View on GitHub

SIDATA

MHSRC

URL: https://github.com/David-deng-01/MHSRC

Description: Multimodal Humor and Sarcasm Recognition in Chinese: Dataset Construction, Association Analysis and Fine-grained Analysis

Name: MHSRC (Multimodal Humor and Sarcasm Recognition in Chinese)
Size: The dataset details are not specified, but files are provided for download and further processing.

BaiduNetDisk: Links for dataset files including multimodal features and JSON files are provided through Baidu NetDisk (specific download links not listed in the description).
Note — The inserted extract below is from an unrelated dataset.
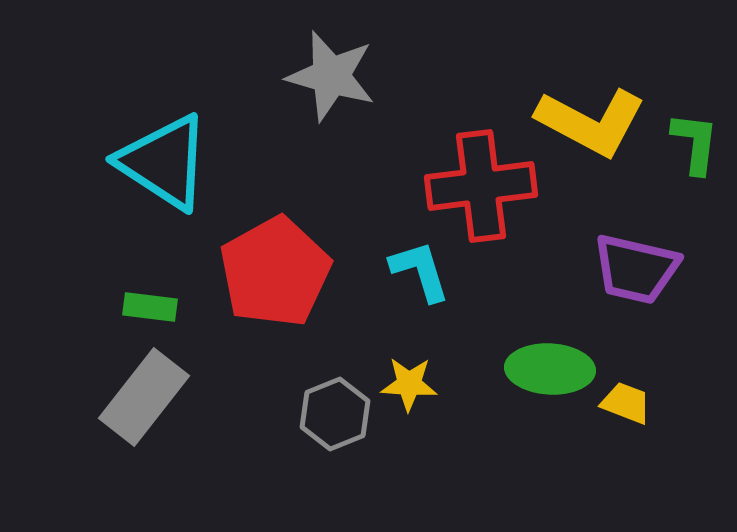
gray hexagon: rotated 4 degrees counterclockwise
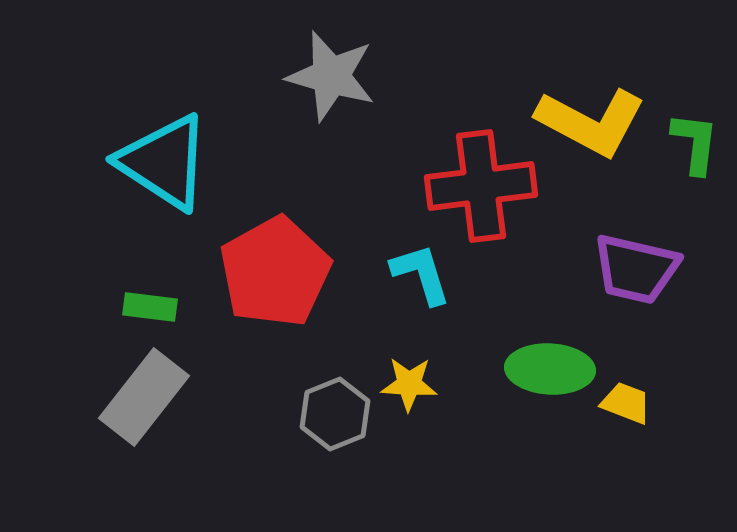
cyan L-shape: moved 1 px right, 3 px down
The dataset is specifically designed for multimodal humor and sarcasm recognition in Chinese, featuring different types of data processing tasks:

Dataset Splitting:
- Download the pre-split dataset [BaiduNetDisk].
- Alternatively, users can split the data using the script 1_split_data.py.
Cache Generation:
- Cache files are provided for training and validation, which can be downloaded from [BaiduNetDisk].
- Alternatively, generate cache files by running the script 2_generate_cache.py, considering oversampling for training and undersampling for validation and test sets.
Class Cache Generation:
- For category classification tasks, download processed cache files or generate them using 3_generate_classifier_cache.py.
Small Model Training:
- Users can train small models by running the script 4_train_small_model.py, after ensuring that cache files are generated in the previous steps.
Multitask Model Training:
- Multitask models can be trained with the script 5_train_small_model.py, utilizing pre-processed data.
Category Classifier Model Training:
- To train category classifiers, run 6_train_type_classifier_model.py after preparing the data.

Objective: The dataset is used for recognizing humor and sarcasm in Chinese text in a multimodal context. It includes tasks like feature extraction, dataset splitting, and training various models for classification.
Tasks: The dataset supports fine-grained analysis of humor and sarcasm, including category classification and multimodal analysis.